Reputation: 55
Now, in order to translate this into a CNF SAT problem, I understand that:
But I can't move ahead as I am unable to understand what to return. If we have a function Convert(graph)
where the graph has 3 nodes namely nodes = (0,1,2)
and 3 edges namely edges = [(0,1), (0,2), (1,2)]
with possible colors = (1,2,3)
; what should the output for the conversion into a CNF SAT Form for this particular case look like? Thank you
Upvotes: 1
Views: 1404
Reputation: 64933
Here is a simple direct encoding:
For every node, introduce k variables (k = number of colors), and a clause that simply lists those variables (forcing at least one color to be chosen).
For every edge (X, Y) and color c, introduce a binary clause that prevents X and Y from both having color c at the same time, ie -Xc -Yc
.
For this graph, the total CNF in DIMACS format could look like this:
p cnf 9 12
1 2 3 0
4 5 6 0
7 8 9 0
-1 -4 0
-2 -5 0
-3 -6 0
-4 -7 0
-5 -8 0
-6 -9 0
-1 -7 0
-2 -8 0
-3 -9 0
A solver might give (for example, and obviously there are more possibilities) 1 -2 -3 -4 -5 6 -7 8 -9 0
meaning that node 0 got color 1, node 1 got color 3, and node 2 got color 2.

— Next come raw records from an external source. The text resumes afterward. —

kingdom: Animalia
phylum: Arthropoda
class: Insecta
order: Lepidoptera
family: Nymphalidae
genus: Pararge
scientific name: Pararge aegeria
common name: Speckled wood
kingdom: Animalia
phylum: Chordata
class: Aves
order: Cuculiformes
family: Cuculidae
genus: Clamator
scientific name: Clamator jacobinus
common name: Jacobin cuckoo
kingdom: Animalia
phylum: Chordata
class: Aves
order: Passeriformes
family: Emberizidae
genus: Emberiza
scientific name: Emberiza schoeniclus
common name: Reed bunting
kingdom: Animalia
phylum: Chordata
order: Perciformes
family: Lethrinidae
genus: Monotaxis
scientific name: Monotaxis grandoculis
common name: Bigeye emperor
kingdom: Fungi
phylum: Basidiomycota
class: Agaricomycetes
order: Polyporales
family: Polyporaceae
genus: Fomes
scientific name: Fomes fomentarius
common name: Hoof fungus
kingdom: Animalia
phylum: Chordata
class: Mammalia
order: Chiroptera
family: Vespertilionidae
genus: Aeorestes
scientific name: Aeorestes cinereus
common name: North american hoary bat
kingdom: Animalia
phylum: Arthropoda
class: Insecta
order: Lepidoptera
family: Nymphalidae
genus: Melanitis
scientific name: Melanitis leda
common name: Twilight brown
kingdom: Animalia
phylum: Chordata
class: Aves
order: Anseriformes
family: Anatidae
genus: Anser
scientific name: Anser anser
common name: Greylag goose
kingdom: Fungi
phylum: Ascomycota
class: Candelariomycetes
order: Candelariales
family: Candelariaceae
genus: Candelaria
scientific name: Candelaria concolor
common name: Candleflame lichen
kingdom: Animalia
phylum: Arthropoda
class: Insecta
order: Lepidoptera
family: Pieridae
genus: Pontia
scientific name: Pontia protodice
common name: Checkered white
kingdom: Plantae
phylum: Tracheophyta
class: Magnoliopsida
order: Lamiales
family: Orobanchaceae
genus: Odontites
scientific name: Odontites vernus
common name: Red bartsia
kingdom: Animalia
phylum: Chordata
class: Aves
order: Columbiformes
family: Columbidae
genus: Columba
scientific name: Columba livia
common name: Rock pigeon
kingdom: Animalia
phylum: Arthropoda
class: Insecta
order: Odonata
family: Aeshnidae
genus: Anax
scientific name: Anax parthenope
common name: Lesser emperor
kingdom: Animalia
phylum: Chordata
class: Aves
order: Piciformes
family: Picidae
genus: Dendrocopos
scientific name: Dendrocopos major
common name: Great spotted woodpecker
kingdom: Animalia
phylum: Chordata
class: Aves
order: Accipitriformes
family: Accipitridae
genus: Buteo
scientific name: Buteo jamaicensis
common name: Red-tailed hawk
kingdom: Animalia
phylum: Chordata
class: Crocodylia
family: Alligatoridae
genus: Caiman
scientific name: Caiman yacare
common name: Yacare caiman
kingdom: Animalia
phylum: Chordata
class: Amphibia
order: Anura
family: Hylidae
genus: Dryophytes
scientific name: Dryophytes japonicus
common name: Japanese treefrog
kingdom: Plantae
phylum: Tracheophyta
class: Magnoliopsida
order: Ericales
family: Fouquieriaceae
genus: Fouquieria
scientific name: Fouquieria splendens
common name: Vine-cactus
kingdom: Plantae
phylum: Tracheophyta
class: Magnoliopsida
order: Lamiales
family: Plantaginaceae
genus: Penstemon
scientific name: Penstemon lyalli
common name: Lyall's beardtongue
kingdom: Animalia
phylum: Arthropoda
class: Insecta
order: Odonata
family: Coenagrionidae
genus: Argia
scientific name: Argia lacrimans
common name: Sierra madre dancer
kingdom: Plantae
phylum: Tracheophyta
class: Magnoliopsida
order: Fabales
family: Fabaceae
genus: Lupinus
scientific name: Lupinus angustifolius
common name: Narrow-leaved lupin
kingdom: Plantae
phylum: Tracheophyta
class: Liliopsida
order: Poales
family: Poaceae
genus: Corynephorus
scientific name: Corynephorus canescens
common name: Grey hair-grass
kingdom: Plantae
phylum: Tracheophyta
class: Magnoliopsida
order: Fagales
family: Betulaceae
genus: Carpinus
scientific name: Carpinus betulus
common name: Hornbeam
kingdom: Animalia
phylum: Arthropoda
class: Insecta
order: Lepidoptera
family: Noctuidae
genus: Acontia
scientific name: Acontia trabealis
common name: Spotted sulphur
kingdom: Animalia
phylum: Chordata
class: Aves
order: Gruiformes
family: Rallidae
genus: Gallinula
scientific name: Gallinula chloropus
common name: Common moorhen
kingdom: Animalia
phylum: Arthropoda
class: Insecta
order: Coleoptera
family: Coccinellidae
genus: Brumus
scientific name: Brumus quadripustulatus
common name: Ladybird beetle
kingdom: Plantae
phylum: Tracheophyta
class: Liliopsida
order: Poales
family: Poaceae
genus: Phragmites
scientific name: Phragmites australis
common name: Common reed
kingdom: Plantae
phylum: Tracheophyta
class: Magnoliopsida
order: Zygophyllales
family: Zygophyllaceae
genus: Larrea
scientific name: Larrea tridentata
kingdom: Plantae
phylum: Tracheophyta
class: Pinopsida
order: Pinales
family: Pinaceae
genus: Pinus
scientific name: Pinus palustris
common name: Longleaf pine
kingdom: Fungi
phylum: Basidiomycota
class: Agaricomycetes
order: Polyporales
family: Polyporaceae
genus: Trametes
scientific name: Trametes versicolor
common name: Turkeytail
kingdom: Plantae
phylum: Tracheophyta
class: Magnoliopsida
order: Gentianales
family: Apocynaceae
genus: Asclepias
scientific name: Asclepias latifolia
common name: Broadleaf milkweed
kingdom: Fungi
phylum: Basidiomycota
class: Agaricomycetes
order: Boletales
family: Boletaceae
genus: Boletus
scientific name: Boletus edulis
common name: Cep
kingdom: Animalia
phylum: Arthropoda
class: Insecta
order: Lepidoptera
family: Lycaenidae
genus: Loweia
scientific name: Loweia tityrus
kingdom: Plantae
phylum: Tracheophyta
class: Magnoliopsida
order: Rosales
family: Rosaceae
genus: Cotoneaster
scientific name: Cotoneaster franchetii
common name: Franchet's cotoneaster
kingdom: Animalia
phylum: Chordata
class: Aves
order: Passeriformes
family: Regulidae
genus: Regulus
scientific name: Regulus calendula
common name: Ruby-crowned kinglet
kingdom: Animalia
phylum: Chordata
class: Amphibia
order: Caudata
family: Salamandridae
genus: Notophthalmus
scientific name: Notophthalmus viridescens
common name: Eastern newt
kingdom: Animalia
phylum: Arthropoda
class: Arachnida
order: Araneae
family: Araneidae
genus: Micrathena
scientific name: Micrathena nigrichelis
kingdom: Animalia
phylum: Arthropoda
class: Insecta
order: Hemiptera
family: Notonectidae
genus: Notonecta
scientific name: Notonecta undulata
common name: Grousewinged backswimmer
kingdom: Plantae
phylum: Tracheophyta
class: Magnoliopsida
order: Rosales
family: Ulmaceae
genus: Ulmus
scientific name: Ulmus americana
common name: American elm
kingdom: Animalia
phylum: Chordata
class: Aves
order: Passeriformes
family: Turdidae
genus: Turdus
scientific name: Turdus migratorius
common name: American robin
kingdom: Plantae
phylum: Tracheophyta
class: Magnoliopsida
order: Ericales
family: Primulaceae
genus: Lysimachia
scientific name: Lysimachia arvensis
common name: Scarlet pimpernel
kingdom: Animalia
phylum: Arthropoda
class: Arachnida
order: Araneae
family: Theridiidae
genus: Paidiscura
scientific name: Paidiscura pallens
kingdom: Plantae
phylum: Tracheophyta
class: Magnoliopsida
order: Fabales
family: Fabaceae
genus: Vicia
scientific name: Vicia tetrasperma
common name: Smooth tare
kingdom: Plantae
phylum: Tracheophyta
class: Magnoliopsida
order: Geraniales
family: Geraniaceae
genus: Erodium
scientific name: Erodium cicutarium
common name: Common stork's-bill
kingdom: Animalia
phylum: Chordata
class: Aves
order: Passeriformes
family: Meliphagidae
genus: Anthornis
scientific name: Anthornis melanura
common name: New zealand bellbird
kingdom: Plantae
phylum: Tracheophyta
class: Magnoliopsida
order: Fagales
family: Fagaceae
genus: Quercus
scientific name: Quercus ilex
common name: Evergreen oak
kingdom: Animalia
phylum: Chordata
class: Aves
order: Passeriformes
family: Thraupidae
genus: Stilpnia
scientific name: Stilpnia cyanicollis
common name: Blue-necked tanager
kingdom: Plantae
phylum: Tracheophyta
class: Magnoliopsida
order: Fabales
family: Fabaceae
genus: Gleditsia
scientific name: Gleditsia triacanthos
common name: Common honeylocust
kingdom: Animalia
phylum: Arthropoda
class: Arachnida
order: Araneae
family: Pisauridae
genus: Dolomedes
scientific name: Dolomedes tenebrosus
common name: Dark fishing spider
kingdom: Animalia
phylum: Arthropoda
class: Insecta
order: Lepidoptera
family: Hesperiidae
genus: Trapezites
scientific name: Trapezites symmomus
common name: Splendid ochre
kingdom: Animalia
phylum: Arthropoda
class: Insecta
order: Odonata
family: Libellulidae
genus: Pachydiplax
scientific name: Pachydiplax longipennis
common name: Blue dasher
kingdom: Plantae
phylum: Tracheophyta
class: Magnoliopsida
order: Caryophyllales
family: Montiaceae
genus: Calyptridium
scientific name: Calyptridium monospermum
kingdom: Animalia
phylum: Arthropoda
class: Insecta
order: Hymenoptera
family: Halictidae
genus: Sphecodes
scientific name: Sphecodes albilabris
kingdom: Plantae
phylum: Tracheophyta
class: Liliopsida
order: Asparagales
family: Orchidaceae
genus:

By the way note that the constraint "each node must have at most one color" was not used. Trivial post-processing can deal with that. For some graphs and some numbers of colors you may get a result where a node is assigned multiple colors (only if it does not share any of those colors with a neighbour, and usually if it's possible it still won't happen because the solver has no incentive to do it), you can simply pick any of them. If that's not acceptable, add a binary clause for every pair of variables associated with a node to ban them from being both set, eg -1 -2 0
, -1 -3 0
and so on.
There are more advanced encodings that scale better to larger graphs.